» **Problem**: Find the line that contains "Put A, B and" in the entries below. Restate it and every line after it, word for word, with no pictures.
------------------------------------------------
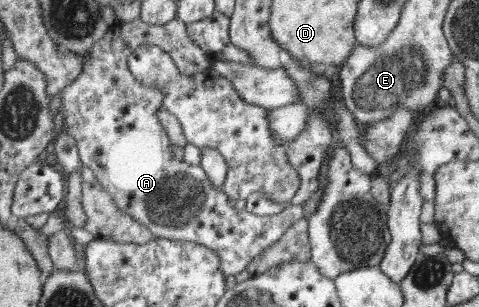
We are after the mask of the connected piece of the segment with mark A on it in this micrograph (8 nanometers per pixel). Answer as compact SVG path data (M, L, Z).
M140 16L132 22L116 23L106 37L99 40L91 52L87 53L87 65L78 79L61 92L63 131L77 139L84 166L94 170L98 181L116 199L120 211L131 215L137 222L145 224L155 238L189 241L213 247L217 255L221 256L221 270L224 271L225 277L234 277L235 274L245 271L247 266L260 257L265 248L270 248L273 243L277 242L287 232L287 228L301 221L305 210L302 205L290 205L283 213L265 217L255 215L246 208L239 212L235 206L229 204L228 194L223 189L215 187L211 179L207 180L206 172L203 172L205 190L203 190L203 184L195 182L187 174L181 174L185 172L187 164L184 160L179 161L173 156L172 142L159 117L165 94L160 88L140 81L128 65L128 58L132 56L133 51L137 47L146 45L155 45L166 50L180 74L207 73L213 66L213 60L209 58L209 55L189 37L188 25L182 20L175 19L160 26L149 24Z

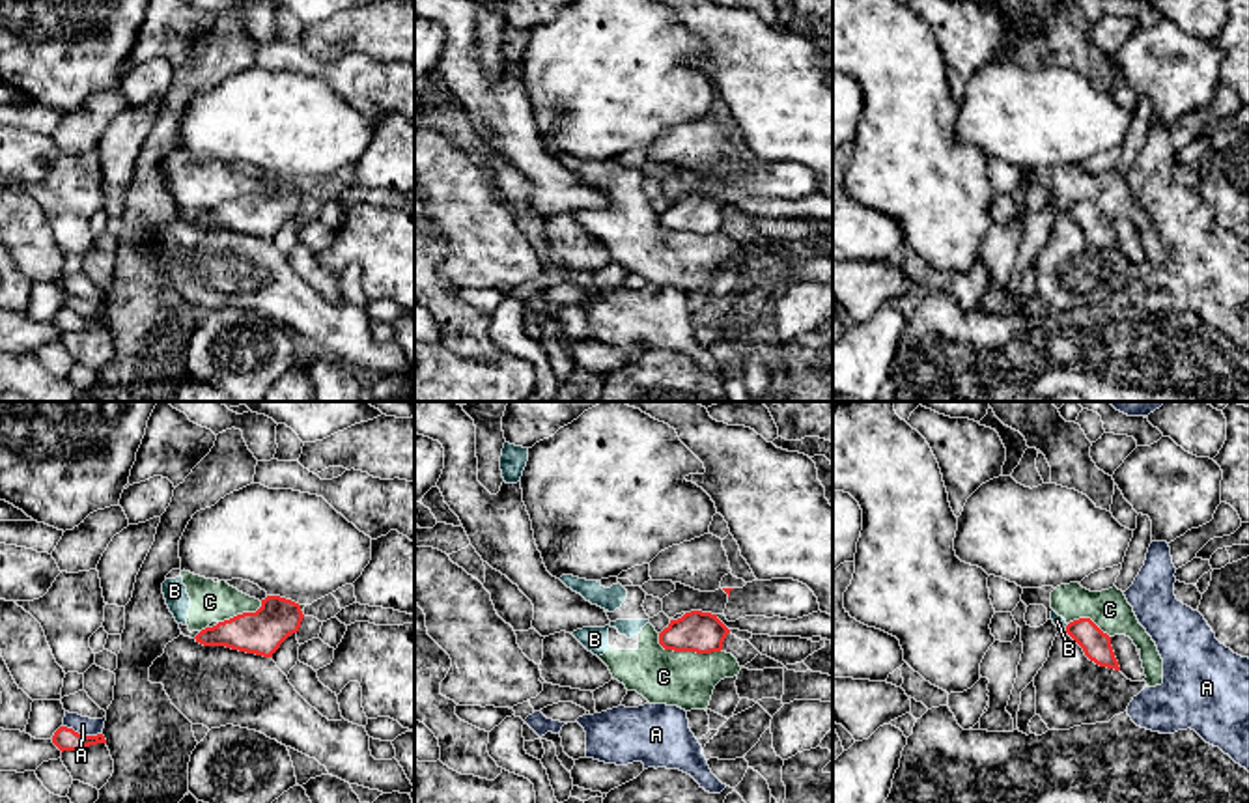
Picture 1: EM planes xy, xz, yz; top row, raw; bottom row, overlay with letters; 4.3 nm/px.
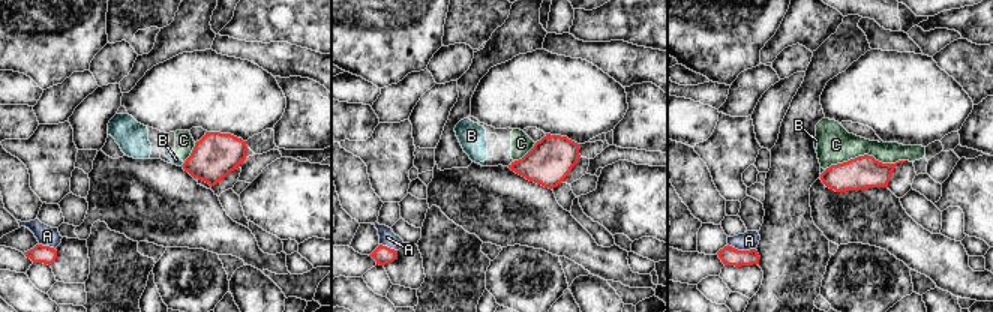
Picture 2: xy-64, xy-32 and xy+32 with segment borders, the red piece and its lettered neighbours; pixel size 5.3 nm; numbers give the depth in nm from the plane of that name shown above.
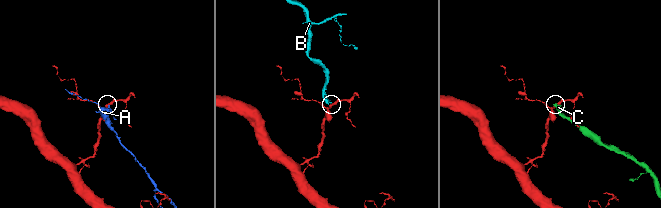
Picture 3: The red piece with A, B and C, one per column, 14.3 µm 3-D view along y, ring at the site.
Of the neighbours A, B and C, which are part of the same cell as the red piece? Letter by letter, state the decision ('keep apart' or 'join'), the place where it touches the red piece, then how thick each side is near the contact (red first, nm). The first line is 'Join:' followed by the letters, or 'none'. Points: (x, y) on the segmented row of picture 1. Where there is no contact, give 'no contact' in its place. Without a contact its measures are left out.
Join: none
A: keep apart; meets red in xy at (81, 734); 100 nm thick on the red side, 80 nm on the other
B: keep apart; meets red in yz at (1066, 626); 130 nm thick on the red side, 50 nm on the other
C: keep apart; meets red in xz at (686, 650); 180 nm thick on the red side, 240 nm on the other

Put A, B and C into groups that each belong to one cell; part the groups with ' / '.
A / B C

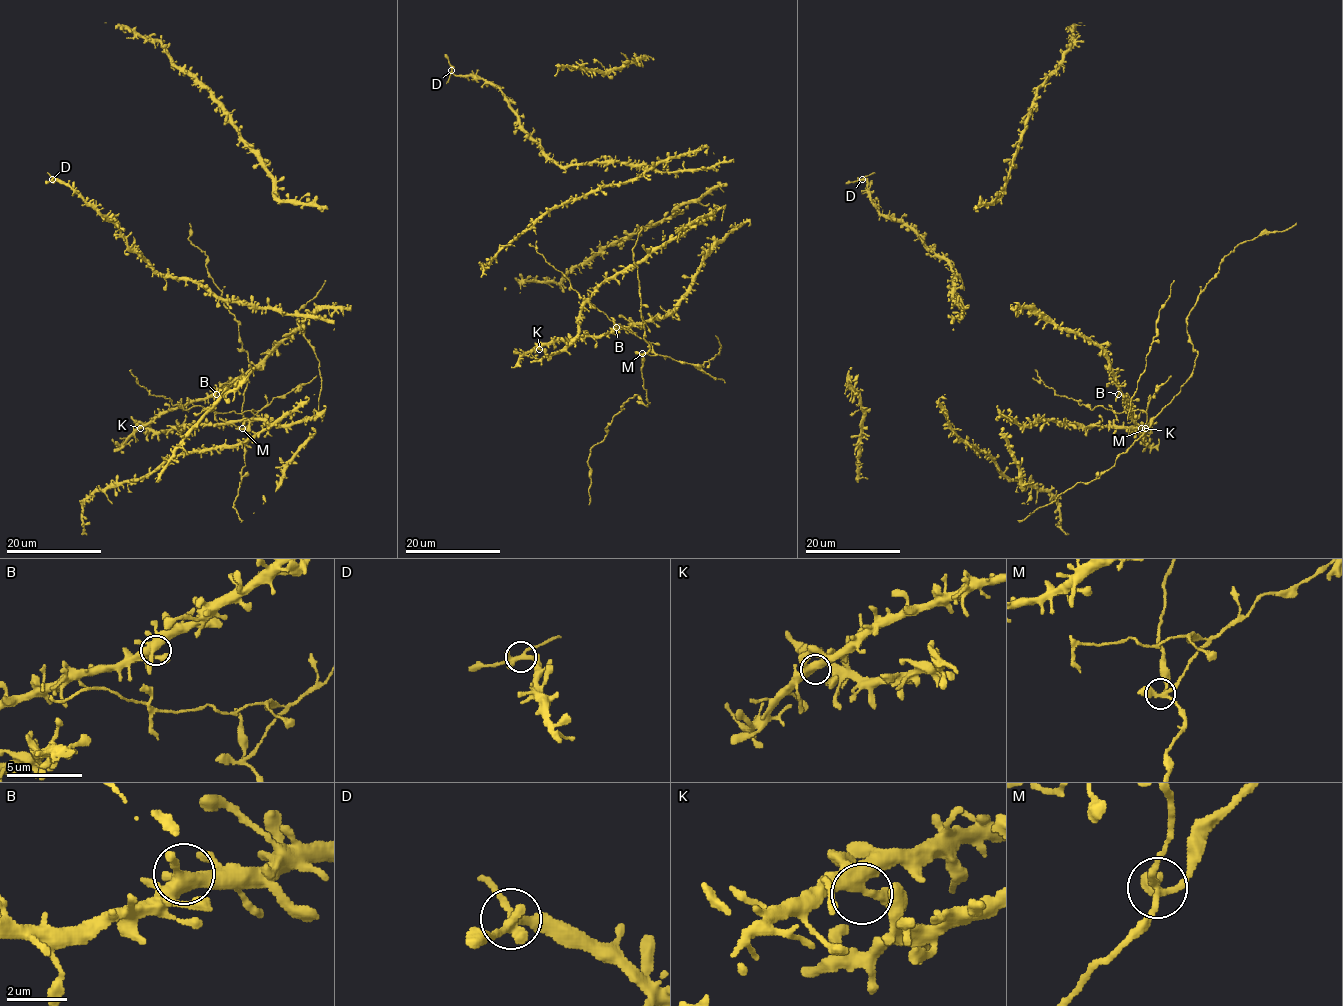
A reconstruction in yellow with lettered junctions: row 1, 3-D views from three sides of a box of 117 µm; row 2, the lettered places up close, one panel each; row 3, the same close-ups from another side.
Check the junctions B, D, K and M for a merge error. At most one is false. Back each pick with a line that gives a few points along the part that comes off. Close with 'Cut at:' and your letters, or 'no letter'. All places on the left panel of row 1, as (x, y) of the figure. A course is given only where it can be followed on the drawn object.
M: (242, 428), (254, 414), (252, 409), (183, 409), (152, 395), (129, 370)
Cut at: M

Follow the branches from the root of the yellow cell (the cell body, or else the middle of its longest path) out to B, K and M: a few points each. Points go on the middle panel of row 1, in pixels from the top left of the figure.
B: (582, 336), (605, 334), (616, 327)
K: (582, 336), (574, 340), (552, 340), (539, 349)
M: (582, 336), (611, 332), (614, 328), (613, 318), (617, 324), (647, 340), (655, 354), (642, 353)

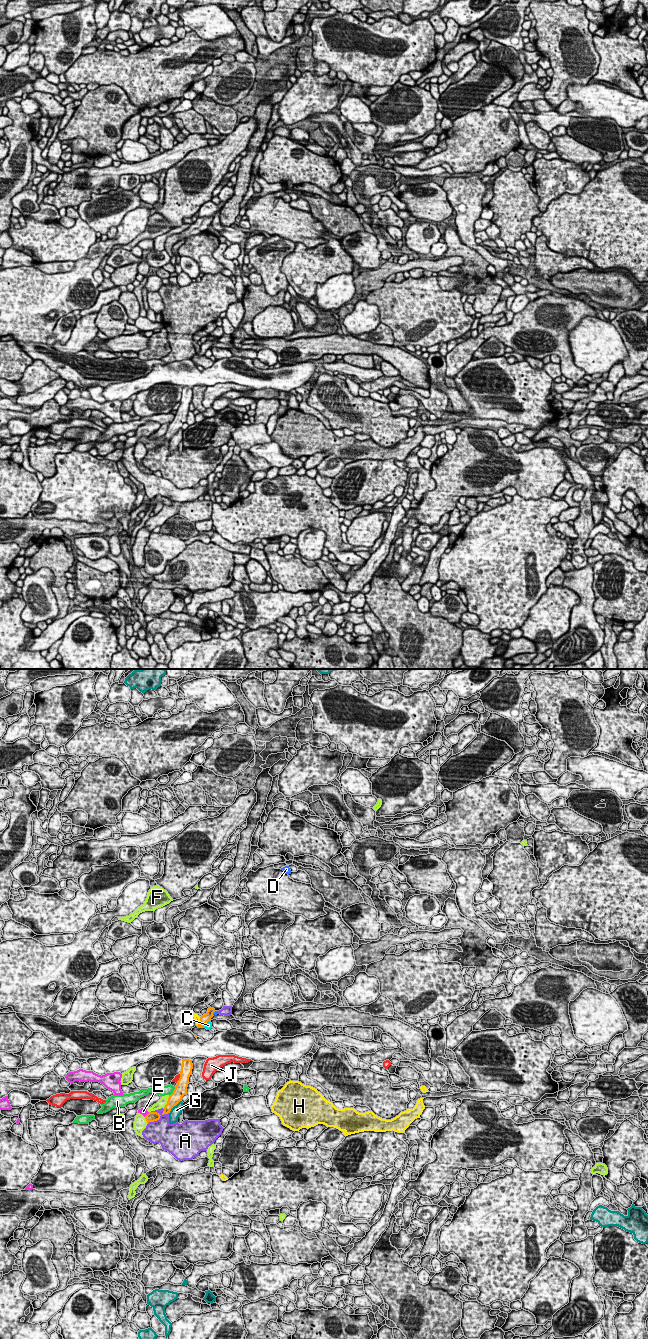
------------------------------------------------
» **Response area**:
Put A, B and C into groups that each belong to one cell; part the groups with ' / '.
A / B C

A reconstruction in yellow with lettered junctions: row 1, 3-D views from three sides of a box of 117 µm; row 2, the lettered places up close, one panel each; row 3, the same close-ups from another side.
Check the junctions B, D, K and M for a merge error. At most one is false. Back each pick with a line that gives a few points along the part that comes off. Close with 'Cut at:' and your letters, or 'no letter'. All places on the left panel of row 1, as (x, y) of the figure. A course is given only where it can be followed on the drawn object.
M: (242, 428), (254, 414), (252, 409), (183, 409), (152, 395), (129, 370)
Cut at: M

Follow the branches from the root of the yellow cell (the cell body, or else the middle of its longest path) out to B, K and M: a few points each. Points go on the middle panel of row 1, in pixels from the top left of the figure.
B: (582, 336), (605, 334), (616, 327)
K: (582, 336), (574, 340), (552, 340), (539, 349)
M: (582, 336), (611, 332), (614, 328), (613, 318), (617, 324), (647, 340), (655, 354), (642, 353)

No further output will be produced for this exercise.